基本的な3要素(1)不特定多数人、(2)反覆継続、(3)営利目的、これをベースにしていますが、これまでの「試験研究だ」という悪徳業者商法から学習しまして、さらに詳細に規定しています。
(1)営利を目的とせず。
→これは多少の実費程度は受けてもよいような話もありますが、まぁ、原則的には無償、0円でしょうね。
(2)必要最小限の期間と量。
→試験の内容にもよるでしょうが、「試験」である限り常識の範囲でしょうね。
(3)生活環境保全上の支障が出ないこと。
→悪臭や騒音等ですね。ただ、これは全て処理基準を遵守せよ、と言っている訳ではありません。これは後述します。
(4)「試験」に相応しい内容。
→既に世の中に普及している技術では試験する意味がない。「試験」という名を借りての「無許可」にならないようにってことですね。
(5)逸脱している場合は告発せよ。
→これでお分かりのとおり、「実験・実証」行為ってまさに「無許可」行為と紙一重というか、極めてあやうい行為なんですね。
それでも、「実験、実証」という運用はやはり必要だとBUNさんは感じています。
判りやすいのは、15条の処理施設設置許可なので、そちら中心で。(理論構成は14条業許可でもほとんど同じですから)
たとえば、新しい廃棄物焼却炉を設計、建築しようとします。ある程度は今までの実績や物理的な机上の理論でやれるのですが、最終段階では、実際の廃棄物で上手く稼働できるだろうか、いわゆる実証試験が必要になってきます。
その時、「実験実証」の「許可不要」を認めてもらえないと、アセスをやって、専門家の意見聴取をやって、公衆の縦覧に供し、許可申請して、完成検査を受けないと稼働できない。
さらに、実験ですから、当然、不具合も発生する。
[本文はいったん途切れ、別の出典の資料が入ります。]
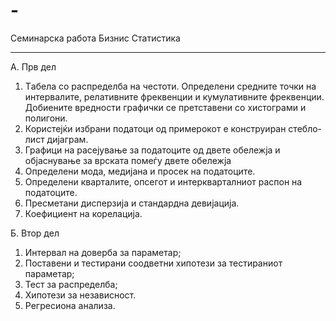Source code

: # -
Семинарска работа Бизнис Статистика

________________________________________________________________________________________________________________________________________________
А. Прв дел
1. Tабела со распределба на честоти. Определени средните точки на
интервалите, релативните фреквенции и кумулативните фреквенции. Добиените вредности графички се претставени со хистограми и полигони.
2. Користејќи избрани податоци од примерокот е конструиран стебло-лист дијаграм.
3. Графици на расејување за податоците од двете обележја и објаснување за врската помеѓу двете обележја
4. Определени мода, медијана и просек на податоците.
5. Определени кварталите, опсегот и интеркварталниот распон на податоците.
6. Пресметани дисперзија и стандардна девијација.
7. Коефициент на корелација.

   
Б. Втор дел
1. Интервал на доверба за параметар;
2. Поставени и тестирани соодветни хипотези за тестираниот параметар;
3. Тест за распределба;
4. Хипотези за независност.
5. Регресиона анализа. 
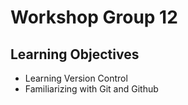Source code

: # Workshop Group 12

## Learning Objectives
- Learning Version Control
- Familiarizing with Git and Github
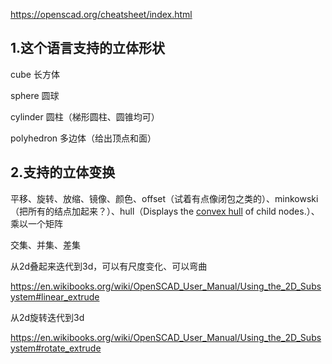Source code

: https://openscad.org/cheatsheet/index.html

## 1.这个语言支持的立体形状

cube 长方体

sphere 圆球

cylinder 圆柱（梯形圆柱、圆锥均可）

polyhedron 多边体（给出顶点和面）

## 2.支持的立体变换

平移、旋转、放缩、镜像、颜色、offset（试着有点像闭包之类的）、minkowski（把所有的结点加起来？）、hull（Displays the [convex hull](https://www.cgal.org/Manual/latest/doc_html/cgal_manual/Convex_hull_2/Chapter_main.html) of child nodes.）、乘以一个矩阵

交集、并集、差集



从2d叠起来迭代到3d，可以有尺度变化、可以弯曲

https://en.wikibooks.org/wiki/OpenSCAD_User_Manual/Using_the_2D_Subsystem#linear_extrude

从2d旋转迭代到3d

https://en.wikibooks.org/wiki/OpenSCAD_User_Manual/Using_the_2D_Subsystem#rotate_extrude
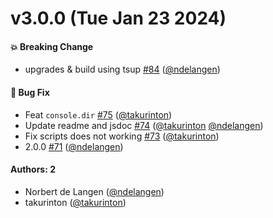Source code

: # v3.0.0 (Tue Jan 23 2024)

#### 💥 Breaking Change

- upgrades & build using tsup [#84](https://github.com/storybookjs/storybook-addon-console/pull/84) ([@ndelangen](https://github.com/ndelangen))

#### 🐛 Bug Fix

- Feat `console.dir` [#75](https://github.com/storybookjs/storybook-addon-console/pull/75) ([@takurinton](https://github.com/takurinton))
- Update readme and jsdoc [#74](https://github.com/storybookjs/storybook-addon-console/pull/74) ([@takurinton](https://github.com/takurinton) [@ndelangen](https://github.com/ndelangen))
- Fix scripts does not working [#73](https://github.com/storybookjs/storybook-addon-console/pull/73) ([@takurinton](https://github.com/takurinton))
- 2.0.0 [#71](https://github.com/storybookjs/storybook-addon-console/pull/71) ([@ndelangen](https://github.com/ndelangen))

#### Authors: 2

- Norbert de Langen ([@ndelangen](https://github.com/ndelangen))
- takurinton ([@takurinton](https://github.com/takurinton))
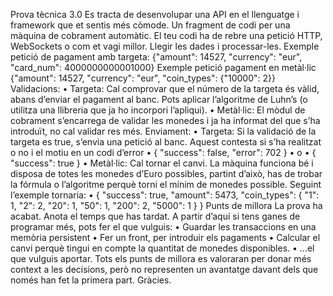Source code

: Prova tècnica 3.0
Es tracta de desenvolupar una API en el llenguatge i framework que et sentis més còmode. Un fragment de codi per una màquina de cobrament automàtic.
El teu codi ha de rebre una petició HTTP, WebSockets o com et vagi millor. Llegir les dades i processar-les.
Exemple petició de pagament amb targeta:
{"amount": 14527, "currency": "eur", "card_num": 4000000000001000}
Exemple petició pagament en metàl·lic
{"amount": 14527, "currency": "eur", "coin_types": {"10000": 2}}
Validacions:
    • Targeta: Cal comprovar que el número de la targeta és vàlid, abans d’enviar el pagament al banc. Pots aplicar l’algoritme de Luhn’s (o utilitza una llibreria que ja ho incorpori l’apliqui).
    • Metàl·lic: El mòdul de cobrament s’encarrega de validar les monedes i ja ha informat del que s’ha introduït, no cal validar res més.
Enviament:
    • Targeta: Si la validació de la targeta es true, s’envia una petició al banc. Aquest contesta si s’ha realitzat o no i el motiu en un codi d’error
    • {
    "success": false,
    "error": 702
}
    • o
    • {
    "success": true
}
    • Metàl·lic: Cal tornar el canvi. La màquina funciona bé i disposa de totes les monedes d’Euro possibles, partint d’això, has de trobar la fórmula o l’algoritme perquè torni el mínim de monedes possible. Seguint l’exemple tornaria:
    • {
    "success": true,
    "amount": 5473,
    "coin_types": {
        "1": 1,
        "2": 2,
        "20": 1,
        "50": 1,
        "200": 2,
        "5000": 1
    }
}
Punts de millora
La prova ha acabat. Anota el temps que has tardat. A partir d’aquí si tens ganes de programar més, pots fer el que vulguis:
    • Guardar les transaccions en una memòria persistent
    • Fer un front, per introduir els pagaments
    • Calcular el canvi perquè tingui en compte la quantitat de monedes disponibles.
    • …el que vulguis aportar.
Tots els punts de millora es valoraran per donar més context a les decisions, però no representen un avantatge davant dels que només han fet la primera part.
Gràcies.
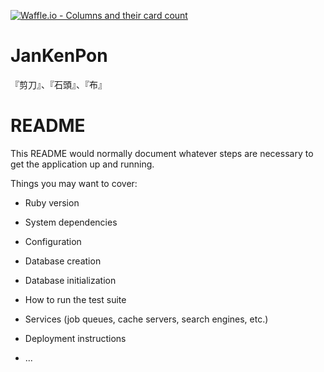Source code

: [![Waffle.io - Columns and their card count](https://badge.waffle.io/oiahoon/JanKenPon.png?columns=all)](https://waffle.io/oiahoon/JanKenPon?utm_source=badge)
# JanKenPon
『剪刀』、『石頭』、『布』


# README

This README would normally document whatever steps are necessary to get the
application up and running.

Things you may want to cover:

* Ruby version

* System dependencies

* Configuration

* Database creation

* Database initialization

* How to run the test suite

* Services (job queues, cache servers, search engines, etc.)

* Deployment instructions

* ...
その不具合が炉本体であれば、炉本体を改造しようとすると、今度は「変更許可」が必要、となってしまう。変更許可の手続きは、新規許可とほとんど同じですから、再度、アセスをやって意見聴取して、公衆の縦覧に供し、・・・・とてもじゃないけど、処理施設の開発なんてできるもんじゃない。
処理業でも似たり寄ったりで、たとえば、動植物性残渣の堆肥化施設により処理業許可を取ろうとする。しかし、堆肥化の技術、特に悪臭対策などは確立されたものは少なく、規模や手法によりケースバイケースにならざるを得ない。
こういった時、14条の業許可の要件として「適確に遂行できる能力」が求められるんですけど、許可する行政としても、申請する事業者としても、最初は証明のしようがない。
そこで、規模を極力小さくして、「試しにやってみて」と実験をやらせたいし、やりたいよね。そのうえで、その実証データを基にして、本番の許可申請の資料としたい。
そんな経緯で示されているのが、前述の平成18年の「通知」といったところでしょう。
なお、この通知には「参考」として「「試験研究」として認める際の規制の明確化に係る事例」までつけていますから実際に試験研究をやろうという方は必ず目を通してみてくださいね。
「実験・実証」行為は、「無許可」行為と紙一重ということをくれぐれもお忘れ無きよう。